The e-ink device does a bit more -- you can configure it to display your upcoming calendar events, the weather forecast or your commute details. It also has a button onboard to run your favorite action or routine, like the standalone button.

To be clear, these are extremely basic proof-of-concept devices -- and they certainly felt very unfinished. The button is housed in a cardboard body, while the e-ink screen was literally rough around the edges. They didn't even seem to be working at all during our demo, though the button did glow red when I pressed it. But Google isn't planning on actually selling these things itself -- they're meant to show other manufacturers what's within the realm of possibility.

These things also don't have their own processors, and aren't meant to. Assistant Connect devices are intended to be simple to set up and inexpensive to make, so components like chips aren't part of the program. Instead, they communicate with your smart speaker, display or even perhaps your phone over Bluetooth, and the processing happens on those linked gadgets instead.

It might be easy to dismiss these flimsy prototypes as unnecessary, but I can see the appeal, especially of the smart button. There are routines I perform extremely frequently, like turning everything in my apartment off at once.

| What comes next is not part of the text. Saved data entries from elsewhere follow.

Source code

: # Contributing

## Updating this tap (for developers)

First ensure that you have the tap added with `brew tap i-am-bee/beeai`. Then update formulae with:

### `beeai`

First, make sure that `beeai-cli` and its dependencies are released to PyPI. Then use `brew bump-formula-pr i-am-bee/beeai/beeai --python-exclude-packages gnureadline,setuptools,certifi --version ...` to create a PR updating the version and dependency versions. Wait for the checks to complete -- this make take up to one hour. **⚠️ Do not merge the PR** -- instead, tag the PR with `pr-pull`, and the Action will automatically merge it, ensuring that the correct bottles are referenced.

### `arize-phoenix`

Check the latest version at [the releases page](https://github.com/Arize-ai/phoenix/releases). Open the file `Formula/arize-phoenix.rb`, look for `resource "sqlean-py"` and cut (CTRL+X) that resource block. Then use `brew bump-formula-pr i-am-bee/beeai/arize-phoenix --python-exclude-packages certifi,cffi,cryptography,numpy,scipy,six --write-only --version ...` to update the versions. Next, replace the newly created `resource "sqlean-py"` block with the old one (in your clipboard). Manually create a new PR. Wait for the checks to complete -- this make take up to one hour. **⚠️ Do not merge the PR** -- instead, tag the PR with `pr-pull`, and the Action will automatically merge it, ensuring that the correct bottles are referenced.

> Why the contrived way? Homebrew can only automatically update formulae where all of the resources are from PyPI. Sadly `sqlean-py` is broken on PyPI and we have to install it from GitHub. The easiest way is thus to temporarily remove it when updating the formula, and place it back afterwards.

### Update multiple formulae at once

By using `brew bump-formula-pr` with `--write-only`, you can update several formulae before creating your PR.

Having a button by my door to do that at a press is much more convenient than asking Assistant, waiting for it to listen, then saying my command.

More details on Assistant Connect will be shared at Google I/O, and right now it's a bit too early to tell if the platform has a shot at success. From what we can see so far though, one thing is clear: Google is going to squeeze Assistant into everything it can, so there's no room for Alexa or Siri to creep in.

We'll have more to share about Assistant Connect and how device makers can gain access to the technology later this year.